Blenko family with Kevin and Noelle Broyles-2

 

What advice do you have for Project Redwood?

The hardest money to raise for non-profits is for what we call capacity development. It’s funding for what the nonprofit sector calls “indirect” costs. It involves computers, fundraising, financial controls and the like. There’s a widespread conception that the best organizations are “efficient” or funnel most of the funding they receive into programs. While it is important to be efficient, nonprofits are often challenged by their inability to sufficiently invest in building strong organizational infrastructure.

One idea that Project Redwood could think about as a strategy is to take some of its money and look for organizations of a certain size where the need is for capacity development.   That strategy could lead also to more opportunities for engagement by classmates by providing advice on strengthening organizations’ capabilities in various management related disciplines.

I believe Project Redwood should be cautious about what amounts to “seed” investing in poverty relief work. When you invest in a young company in Silicon Valley, for instance, you have an ecosystem that already exists to support it – attorneys, technology experts, venture capitalists, skilled workers, etc. In poverty work, you can’t necessarily count on all that infrastructure being there, so doing seed investment is riskier. Project Redwood might want to think about working with organizations that have already achieved a certain critical mass and depth of expertise.

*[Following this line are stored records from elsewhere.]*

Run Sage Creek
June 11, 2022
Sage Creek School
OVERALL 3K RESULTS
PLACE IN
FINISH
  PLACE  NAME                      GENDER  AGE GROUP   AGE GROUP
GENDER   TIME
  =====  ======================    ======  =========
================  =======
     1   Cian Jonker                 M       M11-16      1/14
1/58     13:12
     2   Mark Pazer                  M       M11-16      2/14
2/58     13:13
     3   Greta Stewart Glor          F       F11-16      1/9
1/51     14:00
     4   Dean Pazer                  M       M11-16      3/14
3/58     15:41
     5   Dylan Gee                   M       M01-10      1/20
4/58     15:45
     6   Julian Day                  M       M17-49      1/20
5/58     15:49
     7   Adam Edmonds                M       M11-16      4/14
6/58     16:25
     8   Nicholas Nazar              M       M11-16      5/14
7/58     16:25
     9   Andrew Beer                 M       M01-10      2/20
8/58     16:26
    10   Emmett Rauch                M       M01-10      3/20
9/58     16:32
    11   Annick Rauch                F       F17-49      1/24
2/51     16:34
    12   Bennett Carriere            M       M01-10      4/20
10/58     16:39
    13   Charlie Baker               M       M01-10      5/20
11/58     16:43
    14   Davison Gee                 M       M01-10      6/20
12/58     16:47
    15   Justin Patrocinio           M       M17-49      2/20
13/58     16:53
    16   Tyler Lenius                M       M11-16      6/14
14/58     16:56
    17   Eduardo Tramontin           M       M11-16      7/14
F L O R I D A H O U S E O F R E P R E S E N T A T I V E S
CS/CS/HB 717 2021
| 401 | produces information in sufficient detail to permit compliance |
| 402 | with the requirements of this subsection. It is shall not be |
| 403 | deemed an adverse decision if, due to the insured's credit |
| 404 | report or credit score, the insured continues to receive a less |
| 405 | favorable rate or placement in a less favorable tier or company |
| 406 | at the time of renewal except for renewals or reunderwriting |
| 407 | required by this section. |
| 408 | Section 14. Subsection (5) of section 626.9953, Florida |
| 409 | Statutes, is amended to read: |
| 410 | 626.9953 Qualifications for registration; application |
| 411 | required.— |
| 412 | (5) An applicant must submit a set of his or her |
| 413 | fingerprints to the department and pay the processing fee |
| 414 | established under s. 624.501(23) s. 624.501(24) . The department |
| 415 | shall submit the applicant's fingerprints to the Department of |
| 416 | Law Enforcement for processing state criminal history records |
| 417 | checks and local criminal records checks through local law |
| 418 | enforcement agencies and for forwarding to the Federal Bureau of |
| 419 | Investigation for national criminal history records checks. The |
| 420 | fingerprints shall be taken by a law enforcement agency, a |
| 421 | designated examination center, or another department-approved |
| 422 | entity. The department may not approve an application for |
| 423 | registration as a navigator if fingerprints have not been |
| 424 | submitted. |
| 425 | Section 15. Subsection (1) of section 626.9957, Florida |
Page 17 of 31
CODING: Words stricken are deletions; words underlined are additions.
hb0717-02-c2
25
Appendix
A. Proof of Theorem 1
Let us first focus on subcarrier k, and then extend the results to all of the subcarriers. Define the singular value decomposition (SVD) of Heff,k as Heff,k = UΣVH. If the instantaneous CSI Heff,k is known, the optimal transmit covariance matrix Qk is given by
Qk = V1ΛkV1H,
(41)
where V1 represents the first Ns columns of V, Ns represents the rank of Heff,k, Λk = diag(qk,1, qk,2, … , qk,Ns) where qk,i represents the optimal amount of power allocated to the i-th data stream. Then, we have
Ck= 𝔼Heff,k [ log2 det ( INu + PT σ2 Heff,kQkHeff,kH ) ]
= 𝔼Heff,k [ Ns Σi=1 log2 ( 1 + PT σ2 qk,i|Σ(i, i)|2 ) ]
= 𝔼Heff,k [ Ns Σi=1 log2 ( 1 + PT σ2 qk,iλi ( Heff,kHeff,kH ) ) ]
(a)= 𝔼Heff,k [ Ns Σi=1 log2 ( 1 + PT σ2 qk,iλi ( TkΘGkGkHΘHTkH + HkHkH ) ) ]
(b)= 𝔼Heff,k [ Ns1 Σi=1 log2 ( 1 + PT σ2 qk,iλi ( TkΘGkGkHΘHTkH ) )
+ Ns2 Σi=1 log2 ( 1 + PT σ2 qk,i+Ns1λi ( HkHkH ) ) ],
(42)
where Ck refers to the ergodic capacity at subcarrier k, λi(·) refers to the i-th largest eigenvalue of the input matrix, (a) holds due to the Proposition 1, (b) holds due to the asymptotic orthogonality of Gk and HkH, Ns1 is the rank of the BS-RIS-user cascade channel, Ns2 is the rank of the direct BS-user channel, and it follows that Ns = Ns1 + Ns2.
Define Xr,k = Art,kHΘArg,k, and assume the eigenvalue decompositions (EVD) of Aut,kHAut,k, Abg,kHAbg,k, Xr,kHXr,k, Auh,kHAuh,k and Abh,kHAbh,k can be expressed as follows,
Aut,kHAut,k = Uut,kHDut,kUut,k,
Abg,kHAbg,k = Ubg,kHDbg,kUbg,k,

Before I got involved with HOPE worldwide, I knew very little about poverty in the world, particularly extreme poverty. Extreme poverty means living on less than $1.25 per day, a condition that means severe deprivation of basic human needs. The first time I went to a developing country I realized that I’d won the lottery in many respects when I was born in the United States. I considered how many advantages I’ve had and how many people have worked hard to make opportunities possible for me. I hope that one of the things that emerges from Project Redwood is a clearer sense of gratitude. I believe that brings with it moral, ethical and spiritual responsibilities to make a difference in the lives of the less fortunate.